The judge's confirmation process timeline remains unclear as the Senate Judiciary Committee and Kavanaugh's accuser, Christine Ford, work out under what terms she will testify. She wants an FBI investigation into her allegations of assault (which Kavanaugh denies). Committee Chair Sen. Chuck Grassley (R-Iowa) and the Republicans would rather skip that.
Trump was on his way to North Carolina to survey the response to Hurricane Florence when he stopped to take some questions from reporters. Asked about Kavanaugh, he mostly spoke positively about the candidate — often calling him "Justice Kavanaugh." But the president also said he wants to hear from Ford. "I really want to see her," Trump told reporters over the roar of helicopter engines. "I really would want to see what she has to say."
Trump also left open the door to her testimony changing the course of the confirmation hearings. "Look, if she shows up and makes a credible showing, that will be very interesting and we’ll have to make a decision. But I can only say this: he’s such an outstanding man — very hard for me to imagine that anything happened," Trump said.

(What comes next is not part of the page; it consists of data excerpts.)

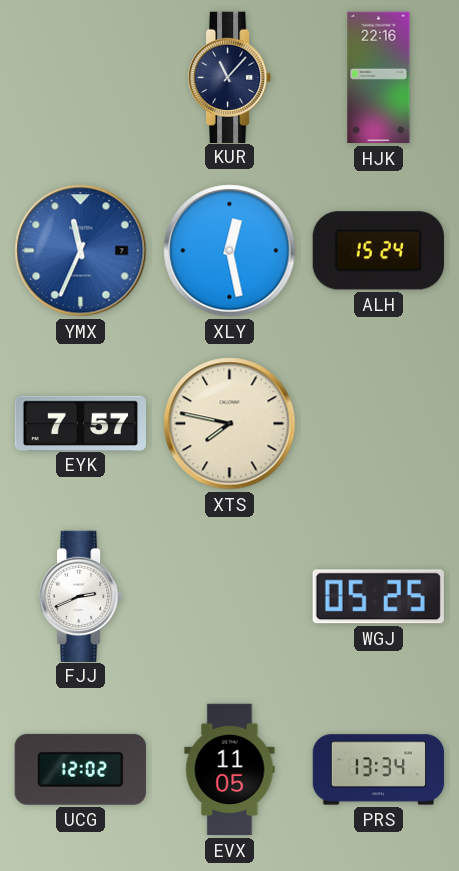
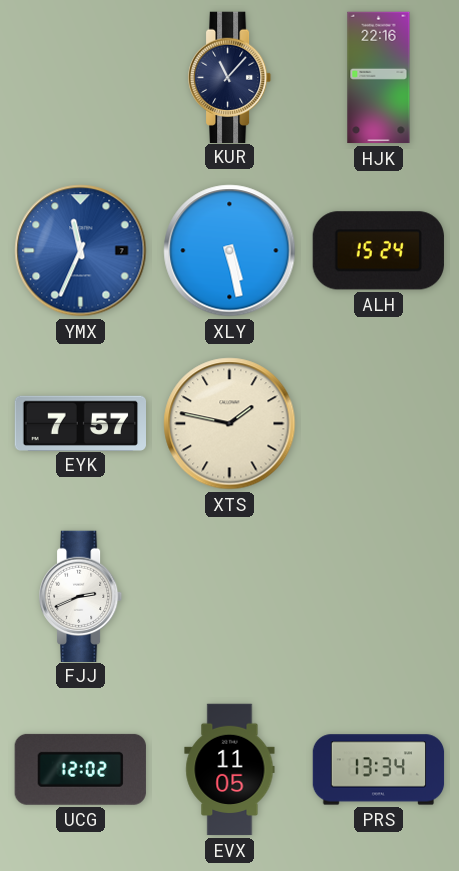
XLY: 12:28 -> 5:28
XTS: 7:47 -> 1:47
WGJ: 05:25 -> none
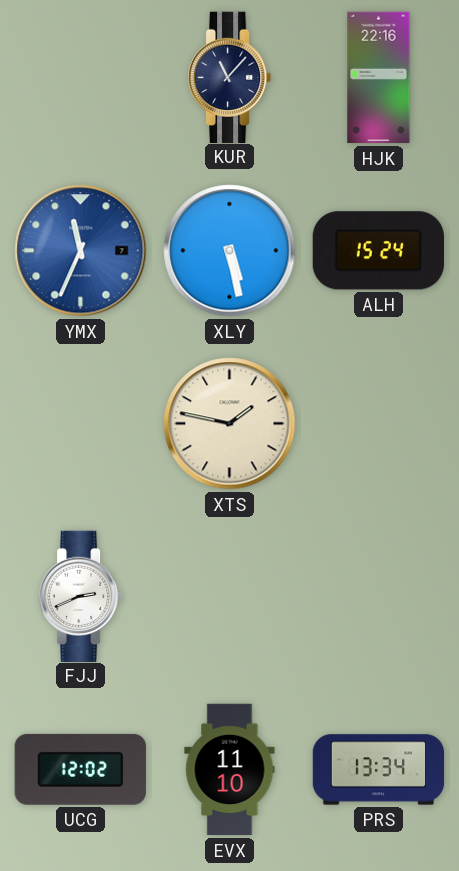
EYK: 7:57 -> none
EVX: 11:05 -> 11:10
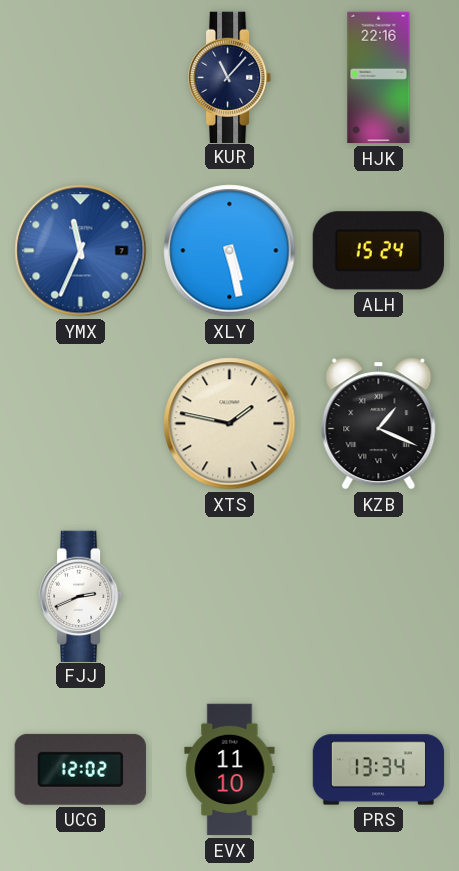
KZB: none -> 1:19
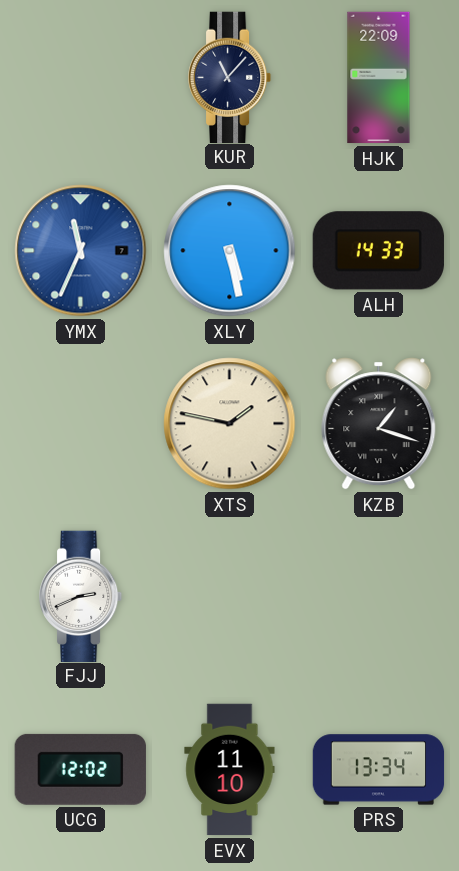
HJK: 22:16 -> 22:09
ALH: 15:24 -> 14:33
KZB: 1:19 -> 1:18
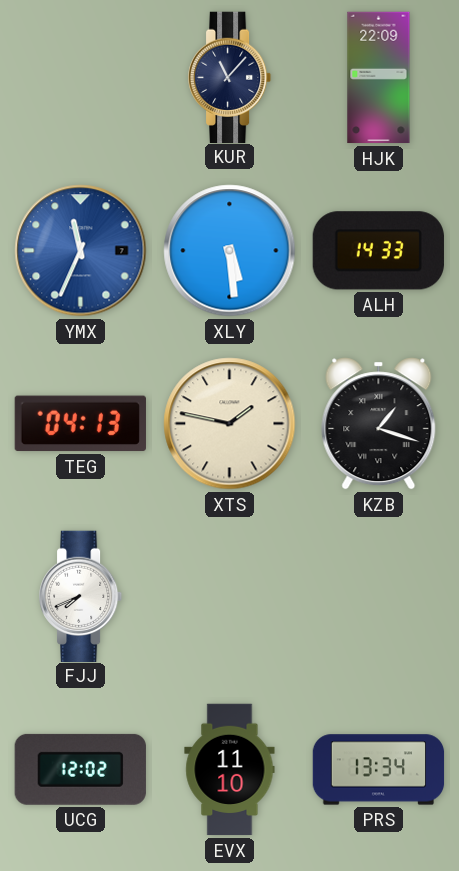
XLY: 5:28 -> 5:29
TEG: none -> 04:13
FJJ: 2:41 -> 7:41
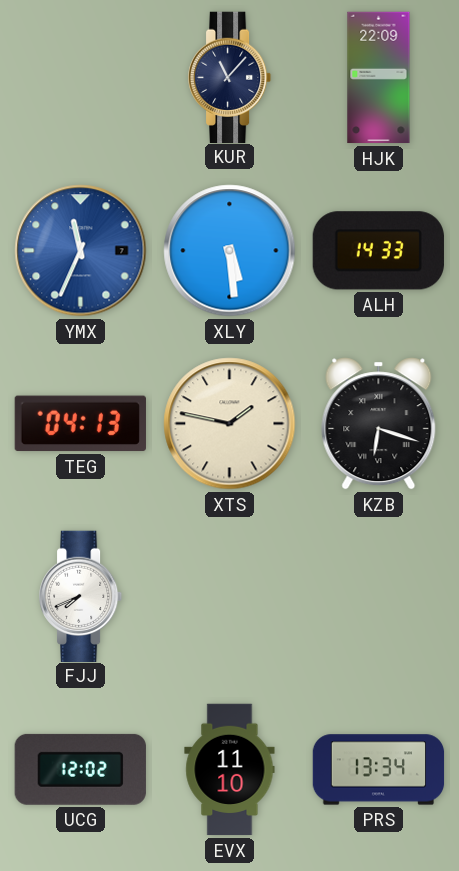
KZB: 1:18 -> 6:18
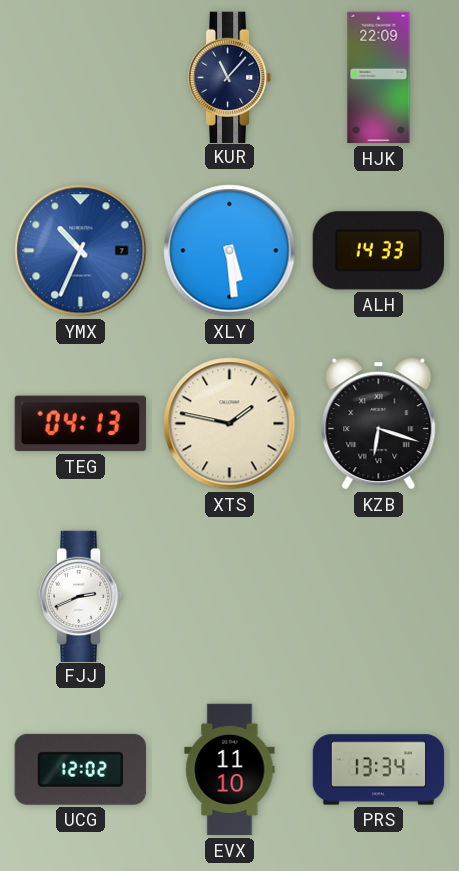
YMX: 11:34 -> 10:34
FJJ: 7:41 -> 2:41
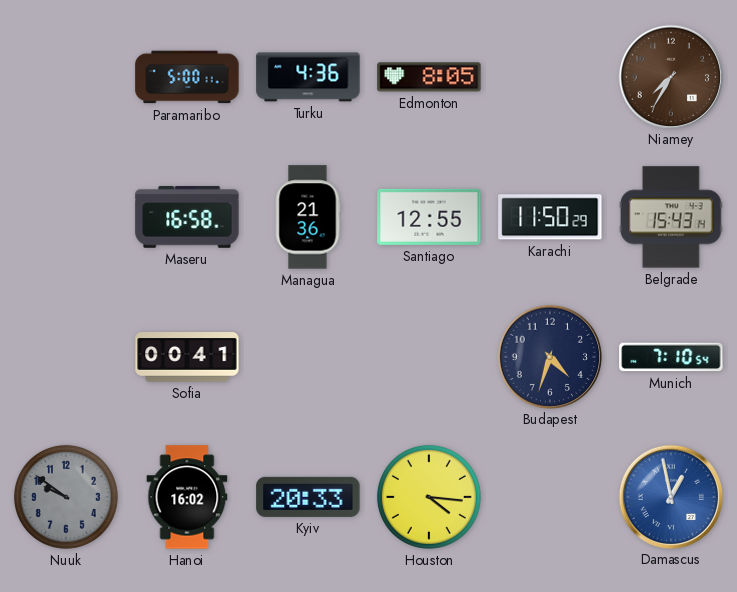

But he'd still rather hear from Ford. "If she shows up, that would be wonderful. If she doesn’t show up, that would be unfortunate,” Trump added.
As for the requested FBI investigation, Trump said, "It seems that the FBI really doesn't do that." In 1991, when Anita Hill came forward to accuse Clarence Thomas of sexual harassment (which he denied), the Senate Judiciary Committee informed the White House and President George H.W. Bush requested an FBI investigation (which took just three days).
A reporter responded to Trump saying that the FBI would investigate if Trump asked them, and asked if he would do so. "Well, I would let the senators take their course, let the senators do what..." Trump said, trailing off. "They're doing a very good job. They've given a tremendous amount of time, they've already postponed a major hearing."
Whether or not an investigation is called for, Grassley is pushing to move ahead and accused Sen. Dianne Feinstein (D-California) of trying to delay the confirmation by requesting the investigation only now when she first received a letter in July from Ford (Feinstein says she was keeping it confidential). "A simple answer to that would be why didn’t Dianne Feinstein send the request to the FBI on July the 30th instead of now?" Grassley said Wednesday.
Trump also pushed for the confirmation hearing to move on to make things easier on Kavanaugh and his family in his comments to reporters. "I think he’s an extraordinary man," Trump said of the judge. "I think he’s a man of great intellect, as I’ve been telling you, and he had this unblemished record. This is a very tough thing for him and his family. And we want to get it over with."
Grassley has said he will push for Ford to testify through this Friday.